Event
How Cities Grow: Universal Roughness and the Geometry of Urban Sprawl
- 26 March 2026
- 3:00 pm - 4:00 pm
Location
- CSH Salon
- Attendance on site
- Language EN
Event
How Cities Grow: Universal Roughness and the Geometry of Urban Sprawl
Urban sprawl reshapes cities worldwide, yet its spatial dynamics are still largely described in qualitative or descriptive terms. In this seminar, Marc Barthelemy will present a quantitative framework for urban expansion inspired by nonequilibrium surface growth physics.
Using high-resolution built-up area data and historical population records for 19 cities across multiple continents, they studied urban growth in a radial geometry, treating population as a natural dynamical variable. They uncovered strongly anisotropic, branch-like expansion patterns and identified two competing growth mechanisms: smooth local accretion at the urban fringe and abrupt coalescence with surrounding clusters.
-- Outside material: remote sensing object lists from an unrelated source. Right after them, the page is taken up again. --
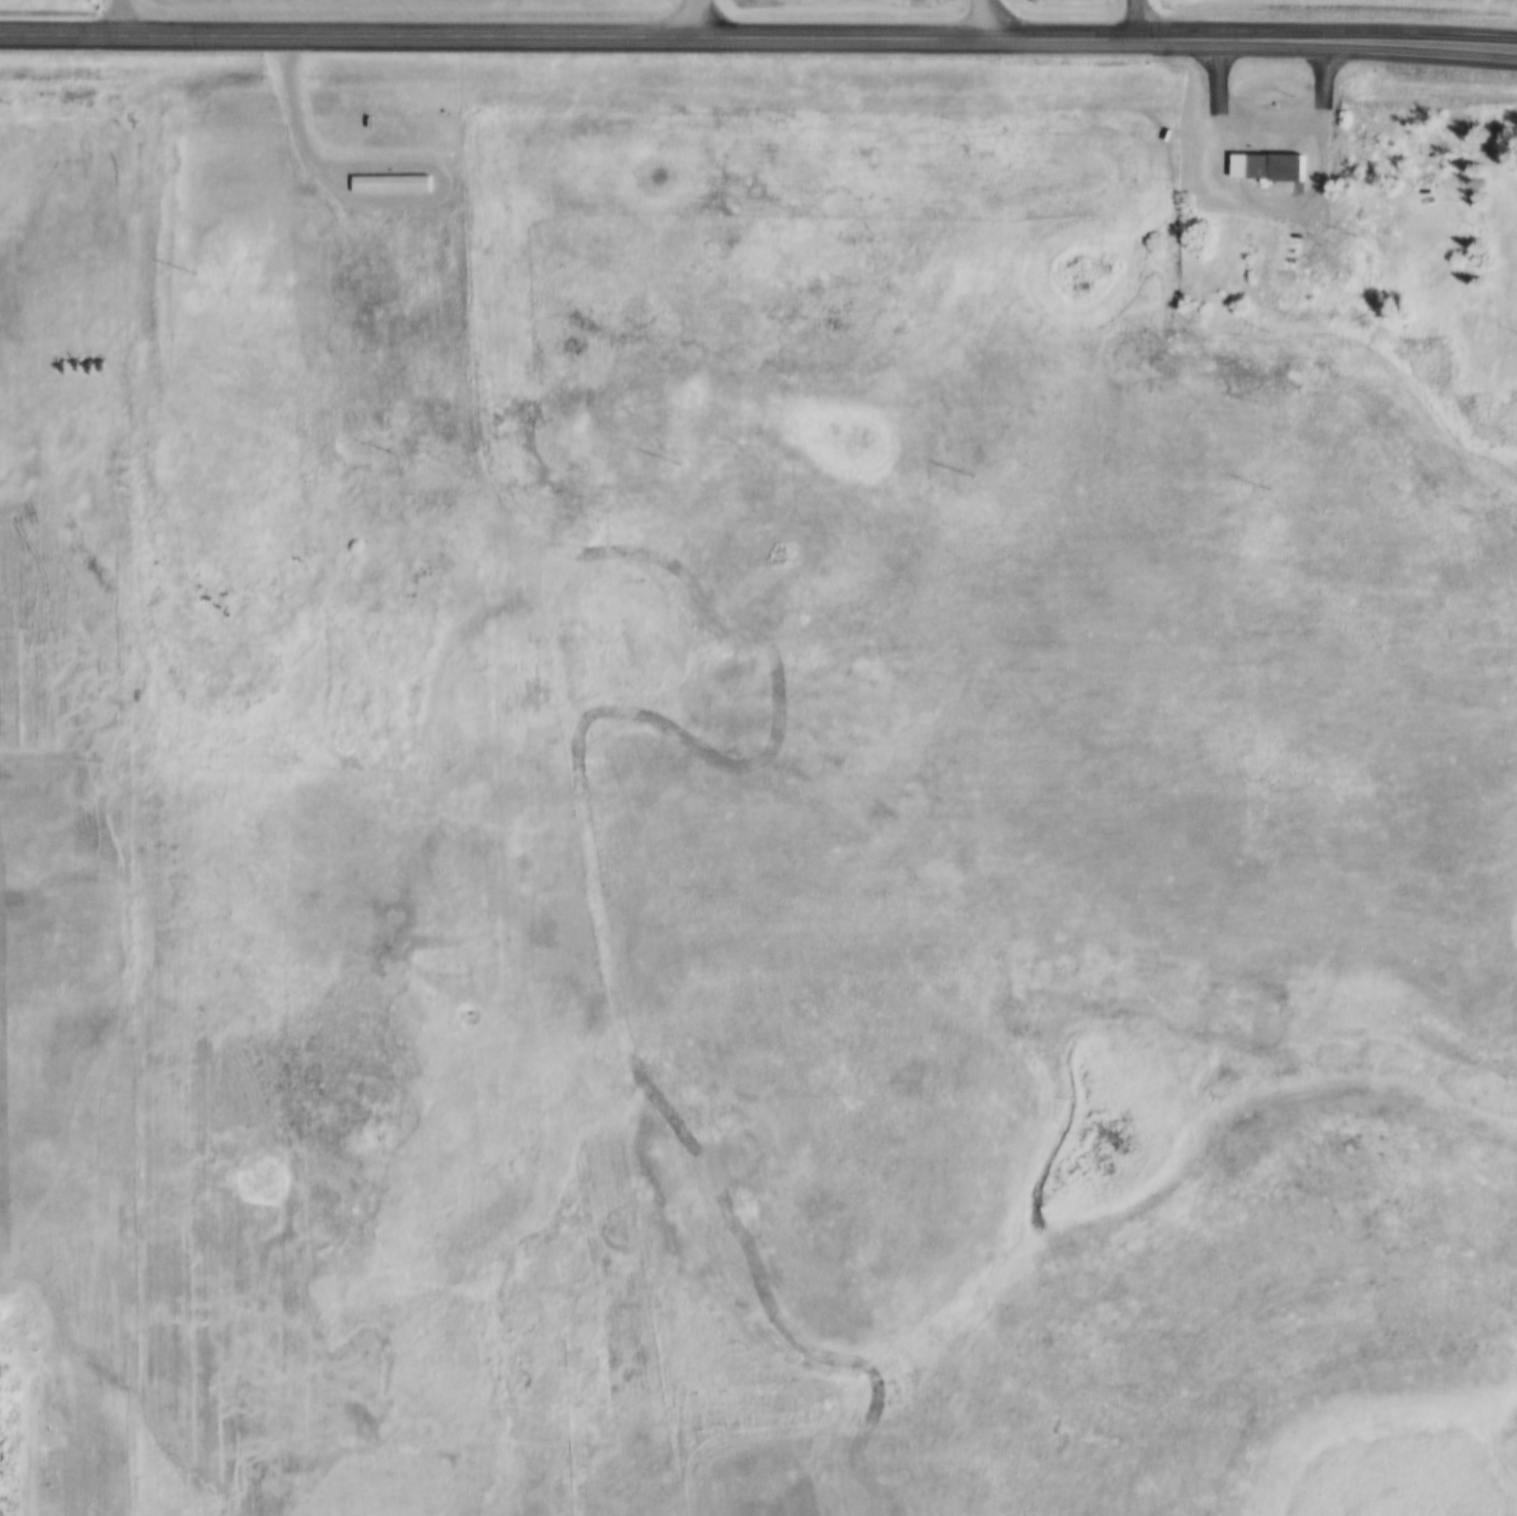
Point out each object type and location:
road: (126, 15)
road: (698, 18)
road: (982, 18)
road: (1136, 18)
road: (758, 36)
road: (1275, 112)
building: (1363, 147)
building: (1421, 152)
building: (1262, 156)
building: (1267, 169)
building: (1364, 268)

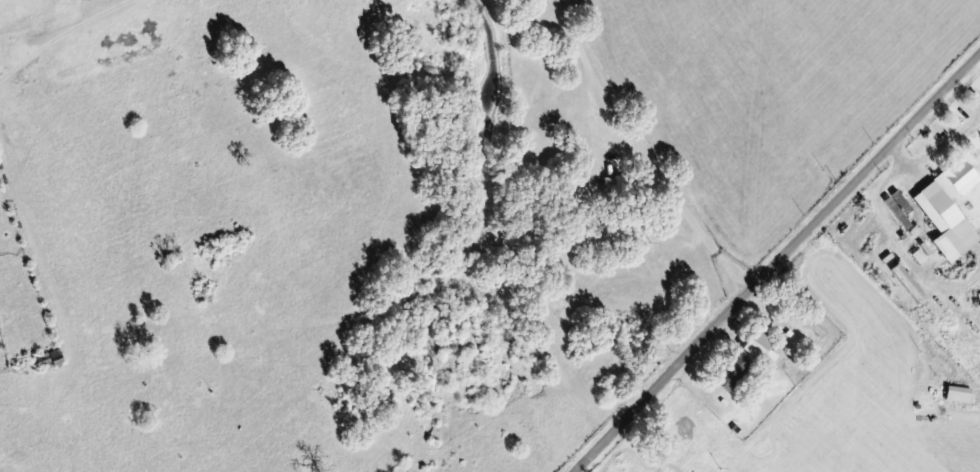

Remarkably, despite large variability in urban histories and growth rates, all cities share a universal local roughness exponent close to 1/2, while global growth exponents (beta and z) vary widely.
This anomalous scaling behavior places urban expansion outside standard universality classes and highlights the role of anisotropy, coalescence, and quenched heterogeneity in shaping cities. These findings provide quantitative constraints for future models of urban form and evolution.
References:
[1] Marquis, Artime, Gallotti, MB, “Universal roughness and the dynamics of urban expansion”, Phys. Rev. Lett. 135:187403 (2025).
[2] MB, Marquis, “Mathematical modelling of urban sprawl”, Spatial Economic Analysis 1-21 (2026).